Nothing but the lines from the one containing "http://cufon.shoqolate.com/js/cufon" through the one containing "Download Cufón script from the lin", both included, should be given again, each exactly as written below.

Excerpts from a dataset:
☆ ☆ ☆ ☆ ☆
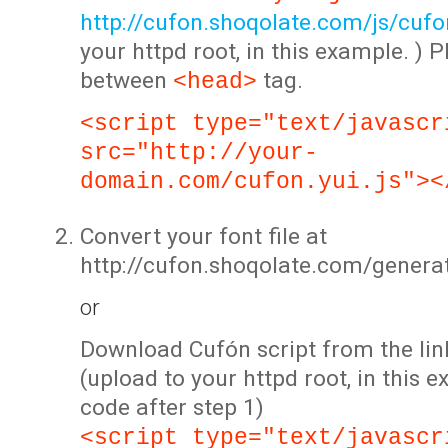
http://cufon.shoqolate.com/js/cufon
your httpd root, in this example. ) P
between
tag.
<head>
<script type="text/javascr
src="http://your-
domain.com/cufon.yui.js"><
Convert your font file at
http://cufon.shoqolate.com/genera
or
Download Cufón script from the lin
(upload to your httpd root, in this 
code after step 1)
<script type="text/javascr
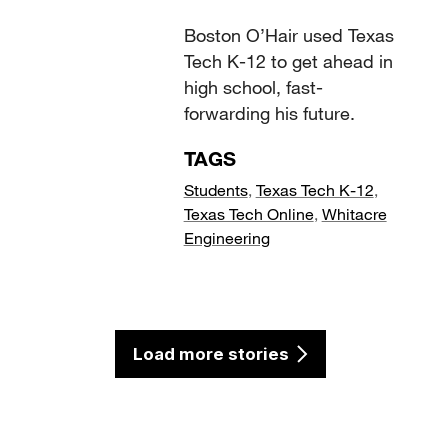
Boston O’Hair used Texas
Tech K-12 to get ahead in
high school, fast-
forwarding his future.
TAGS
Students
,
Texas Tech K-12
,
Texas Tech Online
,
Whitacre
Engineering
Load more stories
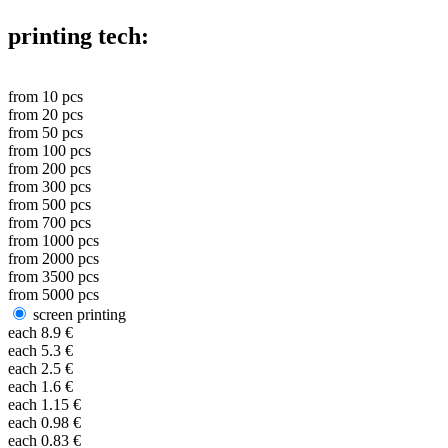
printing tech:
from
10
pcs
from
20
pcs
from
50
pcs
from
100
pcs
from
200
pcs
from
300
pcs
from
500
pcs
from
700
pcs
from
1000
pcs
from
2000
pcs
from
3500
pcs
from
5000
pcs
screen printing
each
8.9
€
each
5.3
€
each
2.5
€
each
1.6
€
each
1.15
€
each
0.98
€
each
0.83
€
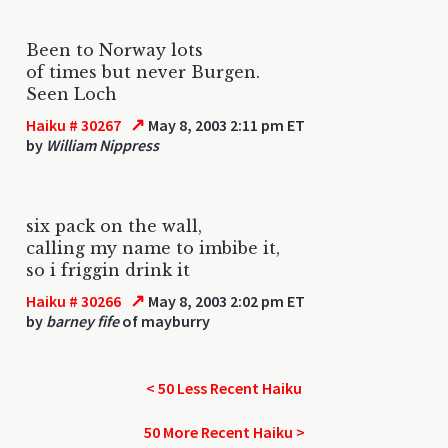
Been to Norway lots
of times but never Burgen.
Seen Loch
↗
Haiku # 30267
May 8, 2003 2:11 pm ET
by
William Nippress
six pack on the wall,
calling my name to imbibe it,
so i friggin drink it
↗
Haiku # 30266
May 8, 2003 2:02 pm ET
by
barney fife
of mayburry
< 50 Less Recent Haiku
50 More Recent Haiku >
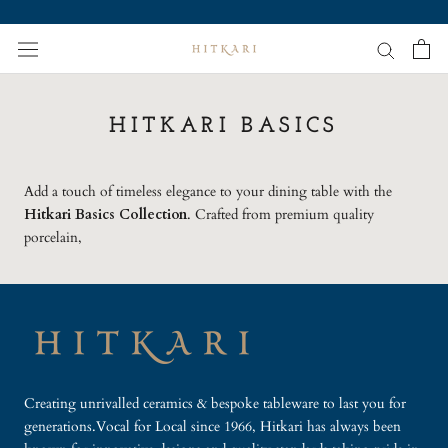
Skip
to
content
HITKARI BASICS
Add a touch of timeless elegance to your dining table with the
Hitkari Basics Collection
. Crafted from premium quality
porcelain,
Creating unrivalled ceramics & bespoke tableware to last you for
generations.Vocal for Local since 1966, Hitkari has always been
☆ ☆ ☆ ☆ ☆
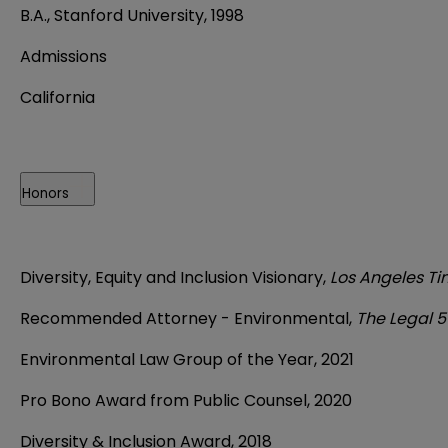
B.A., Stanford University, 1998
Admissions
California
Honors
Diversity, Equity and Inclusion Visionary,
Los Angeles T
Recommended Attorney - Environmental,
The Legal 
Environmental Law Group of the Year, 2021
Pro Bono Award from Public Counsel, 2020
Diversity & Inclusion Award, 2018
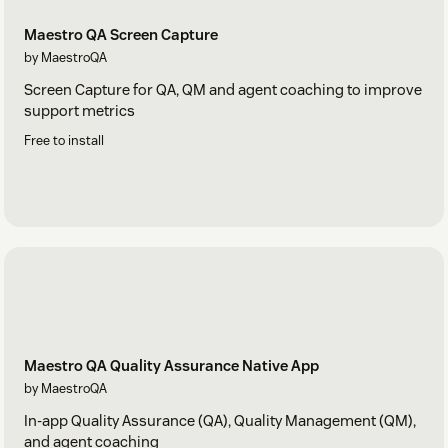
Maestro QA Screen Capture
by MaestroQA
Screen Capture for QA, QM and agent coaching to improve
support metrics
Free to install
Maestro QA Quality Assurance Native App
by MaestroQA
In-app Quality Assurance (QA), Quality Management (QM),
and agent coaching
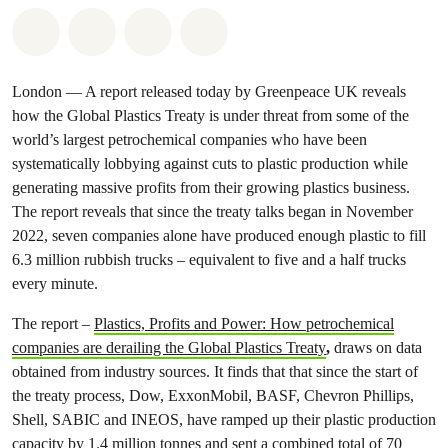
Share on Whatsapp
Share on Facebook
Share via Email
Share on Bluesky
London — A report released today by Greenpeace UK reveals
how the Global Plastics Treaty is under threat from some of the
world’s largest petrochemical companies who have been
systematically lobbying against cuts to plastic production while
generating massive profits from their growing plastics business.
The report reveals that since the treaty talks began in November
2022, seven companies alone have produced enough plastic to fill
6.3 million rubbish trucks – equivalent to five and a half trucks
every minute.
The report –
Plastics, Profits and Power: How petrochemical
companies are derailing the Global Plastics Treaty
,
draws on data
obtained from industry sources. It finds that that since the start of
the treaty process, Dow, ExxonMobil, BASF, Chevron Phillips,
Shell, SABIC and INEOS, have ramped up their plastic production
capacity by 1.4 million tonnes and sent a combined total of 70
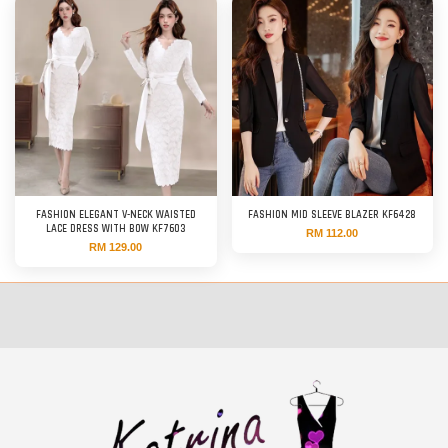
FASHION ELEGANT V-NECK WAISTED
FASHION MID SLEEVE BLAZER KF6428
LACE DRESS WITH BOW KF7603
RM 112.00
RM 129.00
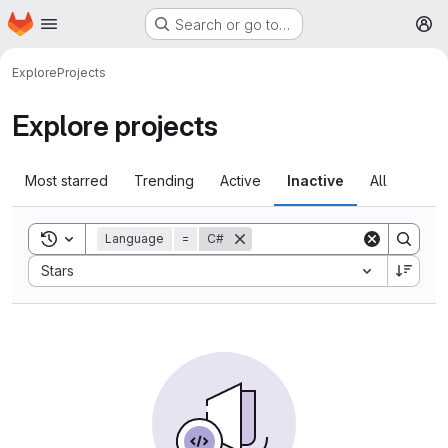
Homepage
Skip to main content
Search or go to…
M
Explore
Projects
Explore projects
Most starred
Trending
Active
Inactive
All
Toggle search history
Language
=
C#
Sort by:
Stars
☆ ☆ ☆ ☆ ☆
- Result for this exercise -
http://cufon.shoqolate.com/js/cufon
your httpd root, in this example. ) P
between
tag.
<head>
<script type="text/javascr
src="http://your-
domain.com/cufon.yui.js"><
Convert your font file at
http://cufon.shoqolate.com/genera
or
Download Cufón script from the lin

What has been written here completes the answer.